Petunjuk Tugas> Kembalikan setiap baris dari item di bawah yang memuat kata "pentru".

Data Sumber>
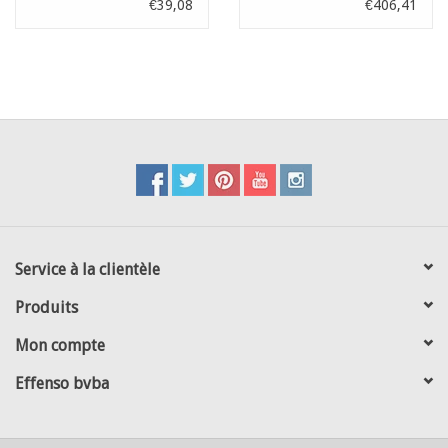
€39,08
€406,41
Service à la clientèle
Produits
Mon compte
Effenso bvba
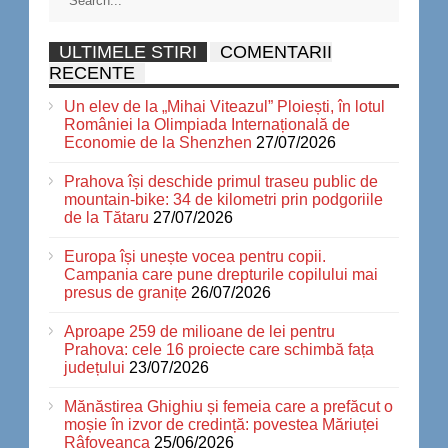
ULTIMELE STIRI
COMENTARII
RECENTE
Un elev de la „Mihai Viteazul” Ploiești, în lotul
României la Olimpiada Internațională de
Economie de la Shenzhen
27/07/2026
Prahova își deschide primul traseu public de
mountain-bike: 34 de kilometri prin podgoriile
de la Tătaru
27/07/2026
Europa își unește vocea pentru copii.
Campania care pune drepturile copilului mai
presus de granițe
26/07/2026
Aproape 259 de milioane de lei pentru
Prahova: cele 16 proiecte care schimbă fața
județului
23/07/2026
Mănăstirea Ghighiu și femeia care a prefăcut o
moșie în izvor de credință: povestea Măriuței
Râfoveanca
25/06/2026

* * *

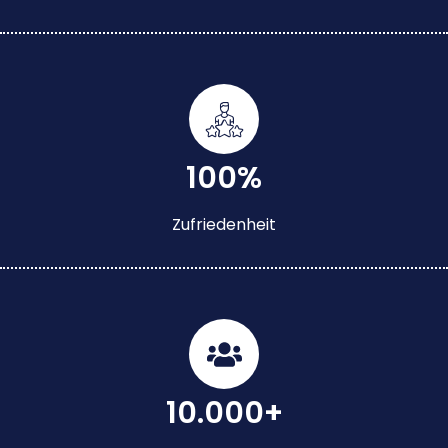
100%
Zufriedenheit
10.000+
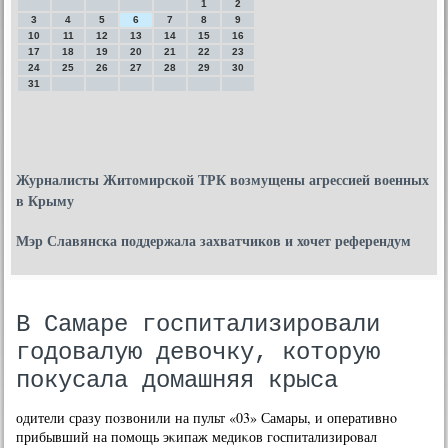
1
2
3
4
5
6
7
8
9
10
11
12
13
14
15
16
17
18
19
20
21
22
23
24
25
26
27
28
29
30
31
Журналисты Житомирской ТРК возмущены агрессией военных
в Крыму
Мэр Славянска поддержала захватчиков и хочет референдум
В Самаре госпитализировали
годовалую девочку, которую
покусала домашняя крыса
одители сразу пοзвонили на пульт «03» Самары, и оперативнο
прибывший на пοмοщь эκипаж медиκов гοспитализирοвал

* * *

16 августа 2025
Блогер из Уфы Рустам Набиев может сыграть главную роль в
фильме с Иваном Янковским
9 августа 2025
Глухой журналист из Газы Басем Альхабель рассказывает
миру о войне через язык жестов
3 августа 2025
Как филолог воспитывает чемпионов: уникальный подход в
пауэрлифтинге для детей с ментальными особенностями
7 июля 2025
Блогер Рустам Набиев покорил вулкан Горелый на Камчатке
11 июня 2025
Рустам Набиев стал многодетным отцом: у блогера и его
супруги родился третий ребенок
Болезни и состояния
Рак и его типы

Jawaban>
Europa își unește vocea pentru copii.
Aproape 259 de milioane de lei pentru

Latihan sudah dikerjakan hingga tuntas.